C. S. Lewis said, “God whispers to us in our pleasures, speaks in our conscience, but shouts in our pain. It is His megaphone to rouse a deaf world.”[1]

  • Suffering develops faith in us, teaching us to trust in God rather than our circumstances.
  • Suffering develops hope in us, teaching us to hope in God’s promises rather than the things of this world.
  • Suffering develops love in us, as we cling to God’s love in the midst of all of the uncertainty.

There’s a mysterious, other-worldly inner strength that comes from suffering in Christ. Those who can rejoice in suffering are the ones who understand and embrace the values of the kingdom of God—that holiness is more important than happiness, and character is more important than comfort.

READ: Romans 5:5

Romans says God’s love is poured out on us. This is a present reality. Not it has been or will be. It is poured out. Without the love God has poured out on us through His Holy Spirit (Romans 5:5), our faith becomes naiveite and our hope becomes wishful thinking. But because we know God loves us, we can have faith and hope no matter what suffering or struggle comes our way. We can join with the psalmist in saying:

Sing joyfully to the Lord, you righteous;
it is fitting for the upright to praise him. …
No king is saved by the size of his army;
no warrior escapes by his great strength.
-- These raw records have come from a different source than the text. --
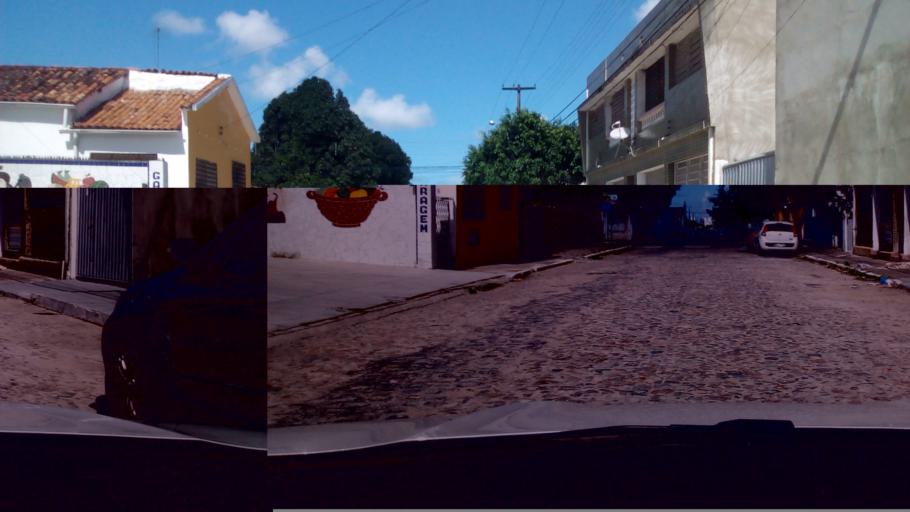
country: BR
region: Paraiba
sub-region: Joao Pessoa
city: Joao Pessoa
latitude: -7.1291
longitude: -34.8832
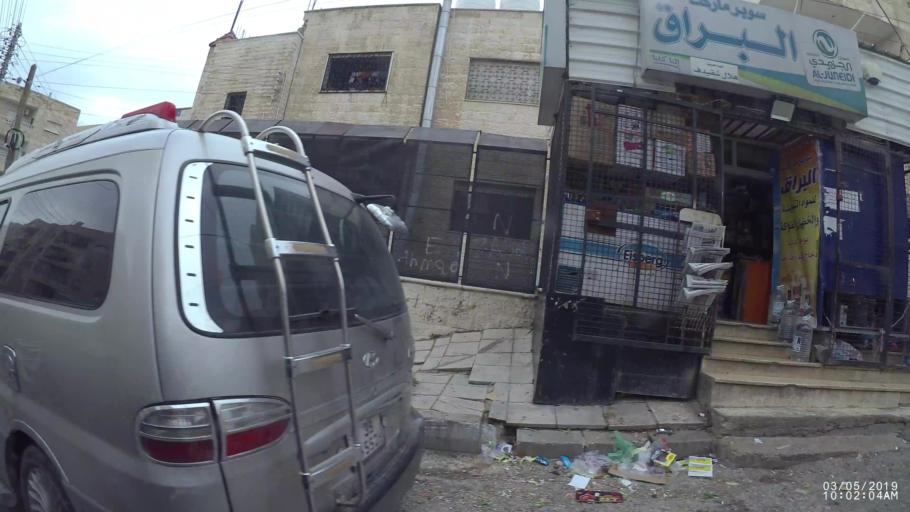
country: JO
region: Amman
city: Amman
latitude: 31.9795
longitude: 35.9295
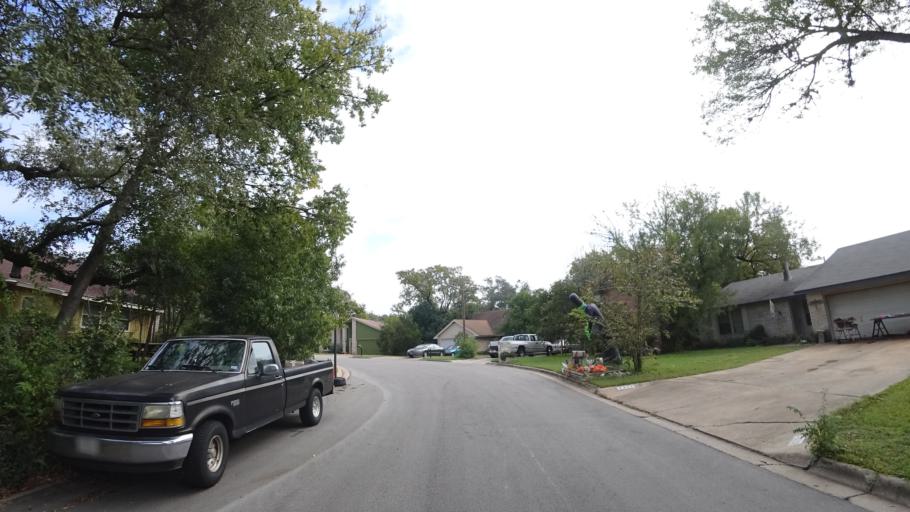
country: US
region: Texas
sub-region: Travis County
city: Shady Hollow
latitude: 30.1980
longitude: -97.8319
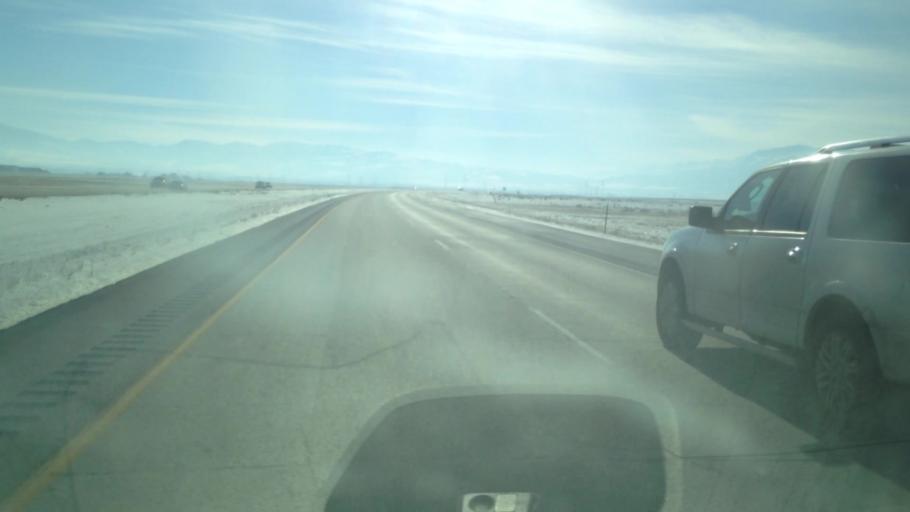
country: US
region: Idaho
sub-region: Oneida County
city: Malad City
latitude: 42.4585
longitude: -112.1700
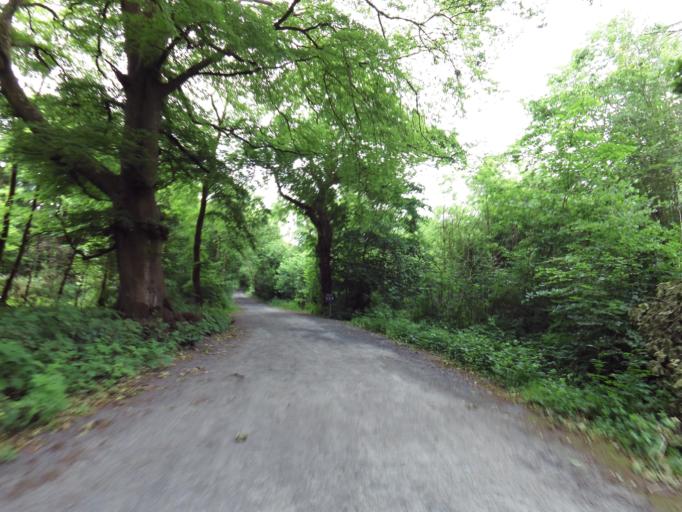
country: IE
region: Connaught
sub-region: County Galway
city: Gort
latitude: 53.0828
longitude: -8.8449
A horse is a vain hope for deliverance;
despite all its great strength it cannot save.

But the eyes of the Lord are on those who fear him,
on those whose hope is in his unfailing love,
to deliver them from death

and keep them alive in famine.
We wait in hope for the Lord;
he is our help and our shield.
In him our hearts rejoice,
for we trust in his holy name.
May your unfailing love be with us, Lord,
even as we put our hope in you. (Psalm 33:1, 16–22)

REFLECTION QUESTION: How is this time of suffering developing faith, hope and love in you?

REFLECTION QUESTION: How can you share your faith, hope, and love with others who are struggling right now?


When we talk about spiritual disciplines, we like to think of things we add to our lives. Rhythms, practices, prayers. Maybe it’s painting or journaling, time spent wandering a trail in nature, or a different way of allocating our time. Regardless of the method, the goal is the same—to connect with God. Other times, the rhythms we find are unexpected. Sometimes God allows unexpected suffering to interrupt our lives, forcing us to connect with Him. As we said, suffering is God’s megaphone to rouse a deaf world.

To practice suffering as a spiritual discipline today, spend some time in prayer, naming all the things that you are struggling with right now. Any way you are suffering. Even if it feels silly, like you can’t get your morning coffee from your favorite place. No suffering is too small or too big. Pour out all your sufferings before God in prayer and give them to Him as an offering. Lay those sufferings at His feet and ask Him to fill you with His faith, hope, and love. Close your time by praying the quote from Psalm 33 (above), committing to trust and hope in the Lord.


[1] C. S. Lewis, The Problem of Pain (San Francisco: HarperSanFrancisco, 2001).